If we did set up such a cache key, it wouldn’t be usable. We would get a tuple structure that contains a dictionary inside of it, which cannot itself be used as a key in a “cache dictionary” such as SQLAlchemy’s statement cache, since Python dictionaries aren’t hashable:

>>> # set cache_ok = True
>>> type_.cache_ok = True

>>> # this is the cache key it would generate
>>> key = type_._static_cache_key
>>> key
(<class '__main__.LookupType'>, ('lookup', {'a': 10, 'b': 20}))

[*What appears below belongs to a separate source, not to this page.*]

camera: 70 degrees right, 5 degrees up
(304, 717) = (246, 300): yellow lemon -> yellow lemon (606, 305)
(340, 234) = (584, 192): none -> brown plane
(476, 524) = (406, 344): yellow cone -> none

>>> # however this key is not hashable, will fail when used with
>>> # SQLAlchemy statement cache
>>> some_cache = {key: "some sql value"}
Traceback (most recent call last): File "<stdin>", line 1,
in <module> TypeError: unhashable type: 'dict'

The type may be made cacheable by assigning a sorted tuple of tuples to the “.lookup” attribute:

class LookupType(UserDefinedType):
    """a custom type that accepts a dictionary as a parameter.

    The dictionary is stored both as itself in a private variable,
    and published in a public variable as a sorted tuple of tuples,
    which is hashable and will also return the same value for any
    two equivalent dictionaries.  Note it assumes the keys and
    values of the dictionary are themselves hashable.

    """

    cache_ok = True

    def __init__(self, lookup):
        self._lookup = lookup

        # assume keys/values of "lookup" are hashable; otherwise
        # they would also need to be converted in some way here
        self.lookup = tuple((key, lookup[key]) for key in sorted(lookup))

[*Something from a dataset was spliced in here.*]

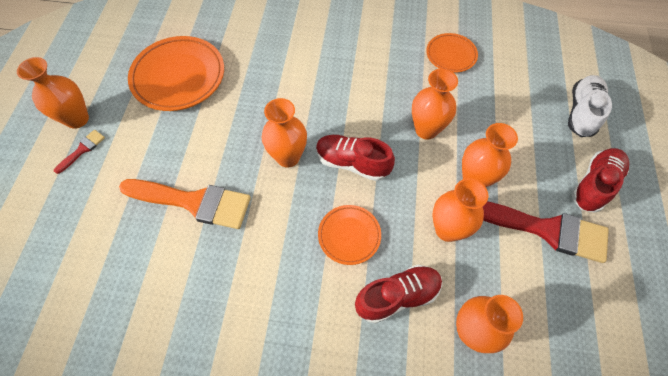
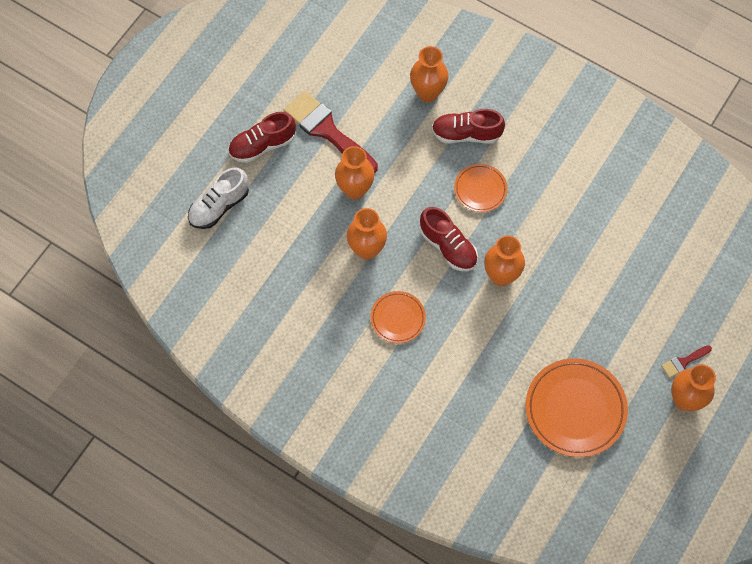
camera: 155 degrees left, 5 degrees up
(194, 202) = (595, 268): orange brush -> none
(447, 229) = (402, 162): orange vase -> none
(451, 55) = (293, 316): orange plate -> orange plate (398, 318)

    def get_col_spec(self, **kw):
        return "VARCHAR(255)"

    def bind_processor(self, dialect): ...  # works with "self._lookup" ...

Where above, the cache key for LookupType({"a": 10, "b": 20}) will be:

>>> LookupType({"a": 10, "b": 20})._static_cache_key
(<class '__main__.LookupType'>, ('lookup', (('a', 10), ('b', 20))))

Added in version 1.4.14: - added the cache_ok flag to allow some configurability of caching for TypeDecorator classes.

Added in version 1.4.28: - added the ExternalType mixin which generalizes the cache_ok flag to both the TypeDecorator and UserDefinedType classes.

impl: Union[TypeEngine[Any], Type[TypeEngine[Any]]] = JSON()
process_bind_param(value, dialect)[source]

Convert FileObject(s) to JSON representation for the database.

Injects the configured backend into the FileObject before conversion.

Note: This method expects an already processed FileInfo or its dict representation.

Use handle_upload() or handle_upload_async() for processing raw uploads.

Parameters:
  • value – The value to process

  • dialect – The SQLAlchemy dialect

Raises:

TypeError – If the input value is not a FileObject or a list of FileObjects.

Returns:

A dictionary representing the file metadata, or None if the input value is None.

process_result_value(value, dialect)[source]

Convert database JSON back to FileObject or MutableList[FileObject].

Parameters:
  • value – The value to process

  • dialect – The SQLAlchemy dialect

Raises:

TypeError – If the input value is not a list of dicts.

Returns:

FileObject or MutableList[FileObject] or None.

property python_type: type[FileObject | list[FileObject] | set[FileObject] | MutableList[FileObject] | None]

Specifies the Python type used, accounting for the multiple flag.

property storage_key: str

Returns the storage key from the resolved backend.